Let us emphasise the relaxed body. Extremely nurturing and great for butoh is the floppy body. The floppy body is a body being shaken by something else while one is passive or floppy (one can even think/feel dead or asleep). Executing the floppy body with the entire body is great, but one can also isolate different parts such as the hands, essentially bringing the floppy hands.

Excellent qualias to capture shakes/floppy body: (1) a corpse being catapulted; (2) a child trying to wake up a gummy worm; (3) a puppet whose puppet master’s hand has a seizure; (4) electricity in the ground.

Exercise: Throwing Body Parts

Each body part will be thrown off of you. You can begin with the hand. You throw your hand across the room (you even hear it smack against the wall), but it grows back and you throw it again over and over. Do the same for the forearms, shoulders, head, chest, and the rest of the body.

Connection to Trauma Release

“Shaking or trembling, which comes from the limbic brain (the part of the brain that holds emotions), sends a signal that the danger has passed and that the fight-or-flight system can turn off. They are literally finishing the nervous system response to release the traumatic experience from the body.” – Beth Shaw¹

In animals, a natural shaking/tremoring often follows a freeze, fight or flight. These are survival mechanisms. The difference between the animal and the human comes with how the freeze, flight or flight ends.
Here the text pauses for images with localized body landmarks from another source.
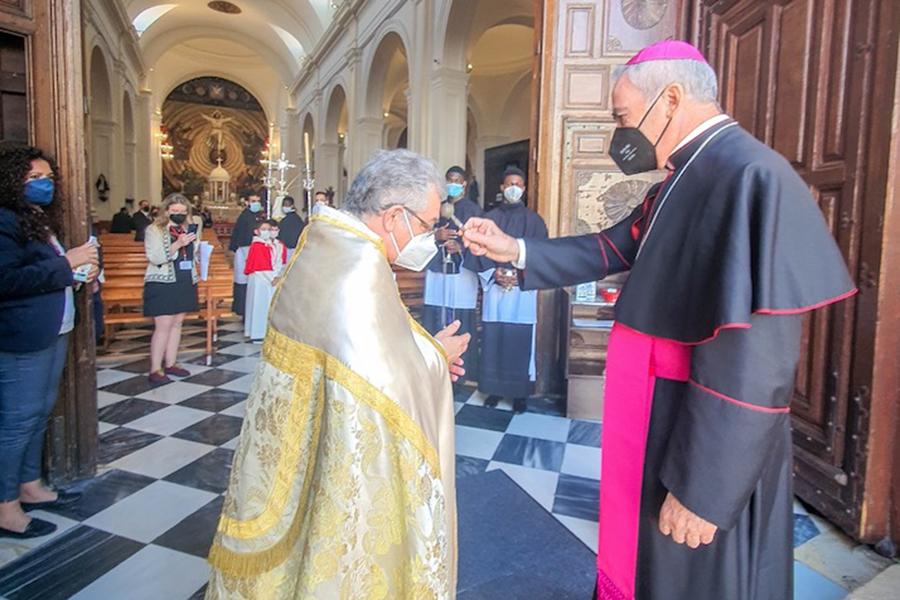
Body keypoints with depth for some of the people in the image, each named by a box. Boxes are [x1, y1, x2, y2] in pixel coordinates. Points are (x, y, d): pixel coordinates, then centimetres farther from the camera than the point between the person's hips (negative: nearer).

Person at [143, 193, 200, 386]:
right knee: (163, 326, -8)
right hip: (162, 284, -6)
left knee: (177, 324, 9)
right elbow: (154, 257, -18)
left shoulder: (188, 230, 13)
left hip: (185, 284, 6)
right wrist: (178, 244, -25)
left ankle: (170, 363, 18)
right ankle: (155, 369, -1)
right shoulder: (155, 230, -5)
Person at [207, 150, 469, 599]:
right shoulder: (360, 266, -26)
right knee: (336, 561, 12)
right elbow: (385, 384, -26)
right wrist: (436, 356, -8)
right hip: (329, 461, -9)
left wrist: (423, 354, 8)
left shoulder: (327, 246, 4)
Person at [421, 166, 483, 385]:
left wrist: (461, 247, -21)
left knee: (460, 324, -4)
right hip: (436, 271, 4)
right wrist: (436, 236, -11)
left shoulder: (473, 209, 4)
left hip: (462, 273, -3)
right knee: (435, 322, 3)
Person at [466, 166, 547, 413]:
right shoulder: (490, 218, 10)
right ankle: (495, 388, 15)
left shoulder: (534, 220, 6)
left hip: (523, 291, -1)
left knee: (520, 341, -2)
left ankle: (521, 392, 9)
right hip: (494, 288, 2)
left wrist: (520, 275, -14)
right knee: (493, 340, 2)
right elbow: (478, 252, 5)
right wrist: (494, 273, -11)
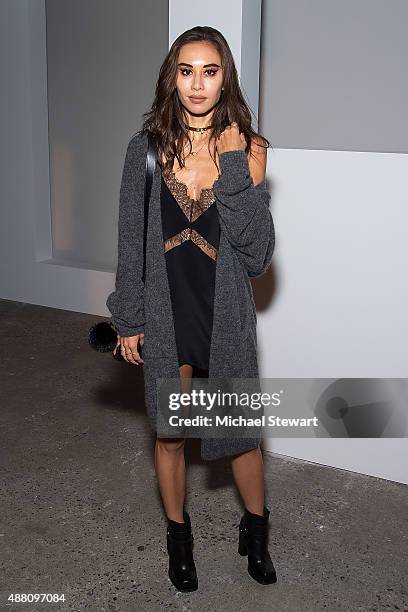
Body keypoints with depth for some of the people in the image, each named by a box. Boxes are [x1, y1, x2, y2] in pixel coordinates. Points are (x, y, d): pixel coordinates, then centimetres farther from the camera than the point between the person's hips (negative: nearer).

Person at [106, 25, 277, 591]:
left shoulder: (247, 150, -6)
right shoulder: (147, 148, -4)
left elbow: (258, 254, -14)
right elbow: (130, 240, 2)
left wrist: (238, 170, -21)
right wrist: (129, 319, 1)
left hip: (225, 314, -1)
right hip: (165, 313, 1)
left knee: (241, 431, 13)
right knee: (169, 433, 15)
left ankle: (256, 532, 39)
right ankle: (178, 534, 39)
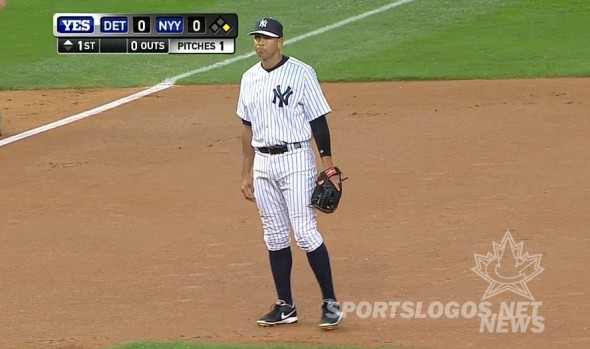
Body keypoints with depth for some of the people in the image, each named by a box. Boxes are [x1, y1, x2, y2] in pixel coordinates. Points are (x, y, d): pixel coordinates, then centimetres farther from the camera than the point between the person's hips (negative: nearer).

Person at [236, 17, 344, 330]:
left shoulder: (301, 73, -8)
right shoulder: (250, 78, 10)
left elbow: (318, 122, -8)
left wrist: (329, 168, -12)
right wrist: (246, 174, 15)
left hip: (295, 160, -6)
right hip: (263, 163, 6)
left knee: (305, 233, -10)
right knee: (275, 236, 8)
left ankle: (330, 303, -4)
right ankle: (285, 307, 15)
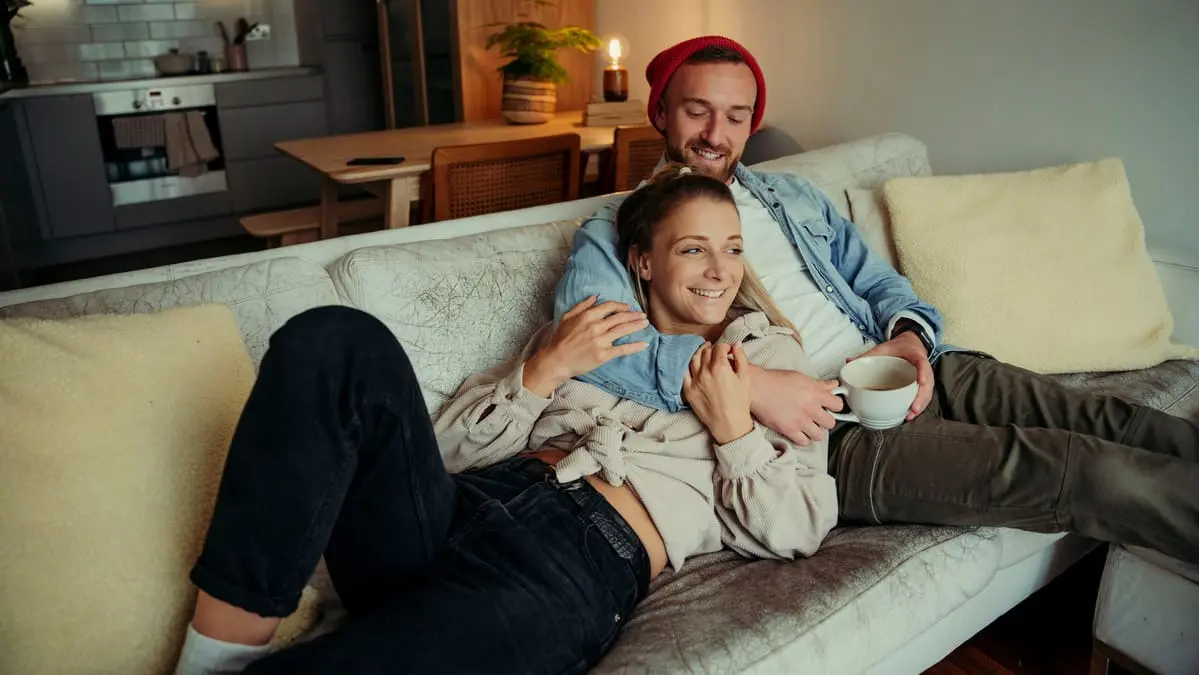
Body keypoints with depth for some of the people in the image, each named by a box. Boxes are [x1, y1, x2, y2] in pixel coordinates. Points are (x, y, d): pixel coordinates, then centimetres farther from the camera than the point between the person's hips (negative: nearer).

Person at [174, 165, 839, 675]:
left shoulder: (772, 358, 19)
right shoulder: (585, 330, 24)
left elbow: (792, 533, 11)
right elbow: (449, 445, 15)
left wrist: (731, 428, 0)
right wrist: (546, 369, 2)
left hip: (580, 561, -4)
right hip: (460, 506, 5)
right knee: (337, 338, -25)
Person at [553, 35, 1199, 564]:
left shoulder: (792, 196, 23)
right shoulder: (614, 234, 2)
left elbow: (874, 279, 22)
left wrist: (910, 335, -4)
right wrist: (748, 381, -26)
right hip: (818, 430, -7)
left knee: (1105, 421, -10)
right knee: (1077, 469, -20)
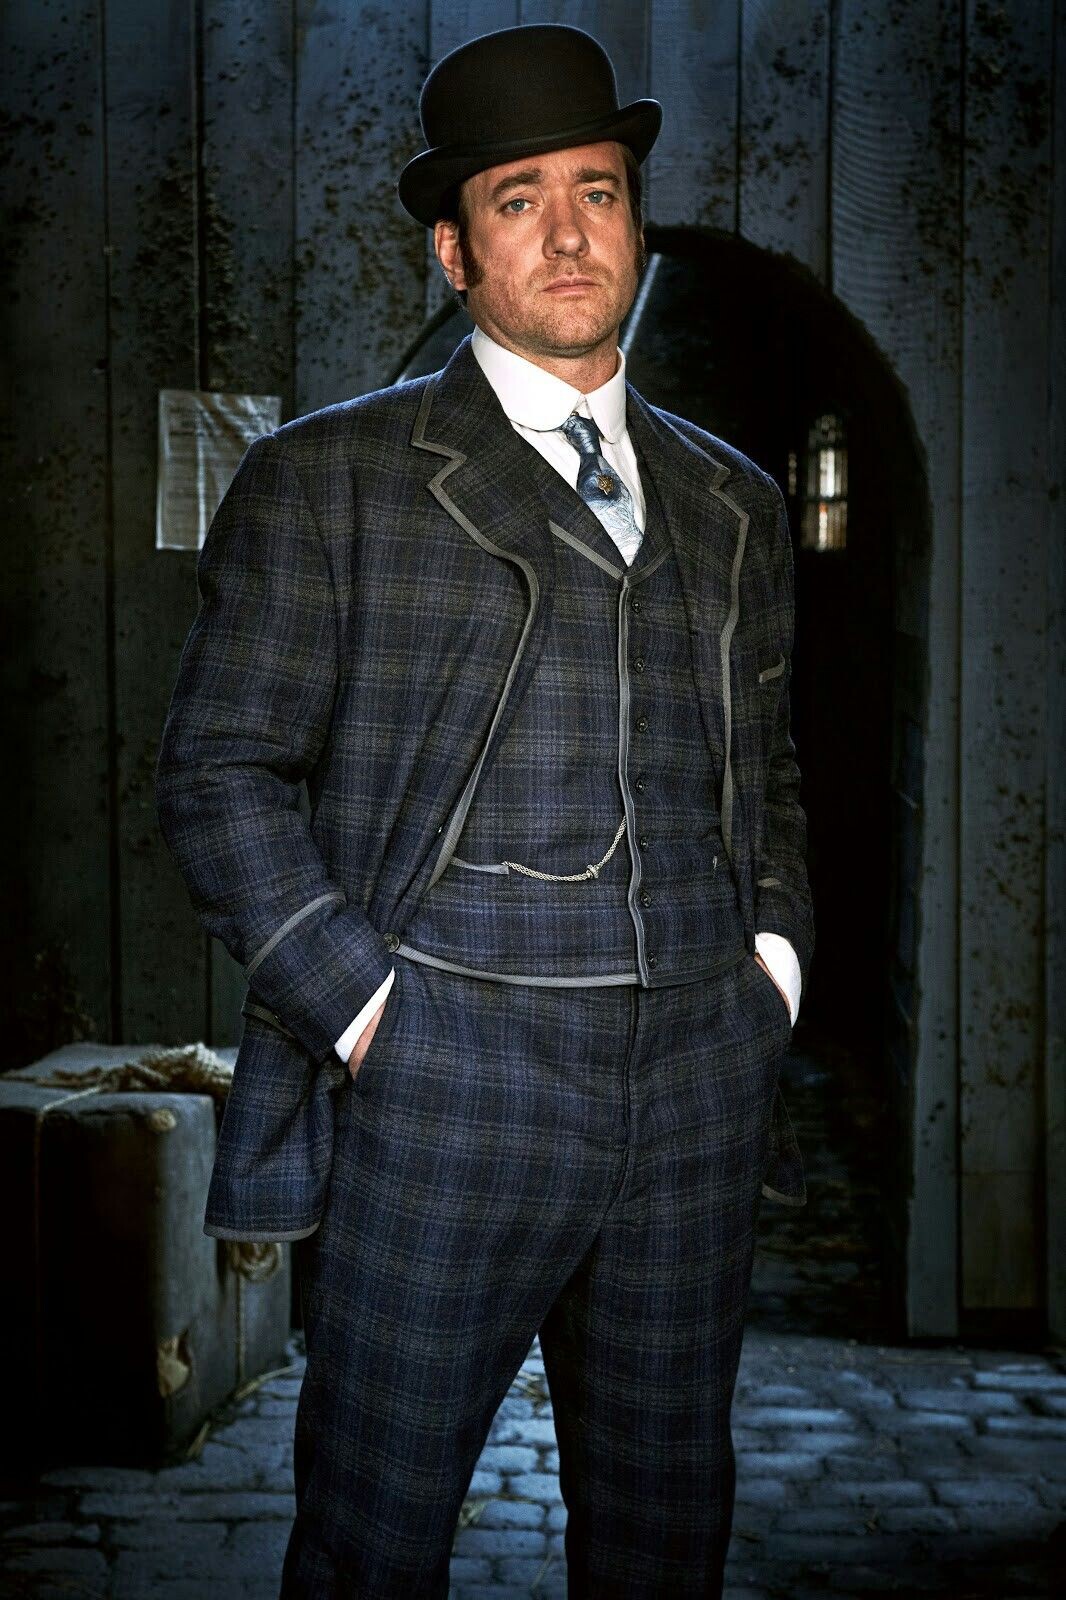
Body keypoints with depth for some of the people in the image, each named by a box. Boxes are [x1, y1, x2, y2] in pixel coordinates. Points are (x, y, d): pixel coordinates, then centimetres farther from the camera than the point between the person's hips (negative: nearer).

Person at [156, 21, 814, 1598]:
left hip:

Animals (if they are not eaten) will immediately release the tension via some form of sporadic movement (shakes or convulsions), while humans will have the tendency to keep the tension trapped in the body, provoking trauma. This is exactly what Peter Levine’s work is about in his book Waking the Tiger.²


¹ Shaw, Beth. When Trauma Gets Stuck in the Body. Psychology Today. Oct 23. 2019. https://www.psychologytoday.com/us/blog/in-the-body/201910/when-trauma-gets-stuck-in-the-body#:~:text=Shaking%20or%20trembling%2C%20which%20comes,traumatic%20experience%20from%20the%20body.
² Levine, Peter A. Waking the Tiger: Healing Trauma : the Innate Capacity to Transform Overwhelming Experiences. Berkeley, Calif: North Atlantic Books, 1997. Print.
* From Yuko Kaseki workshop at Quilombo Centro Cultural  in Athens, Greece. Nov 25 – 27, 2022.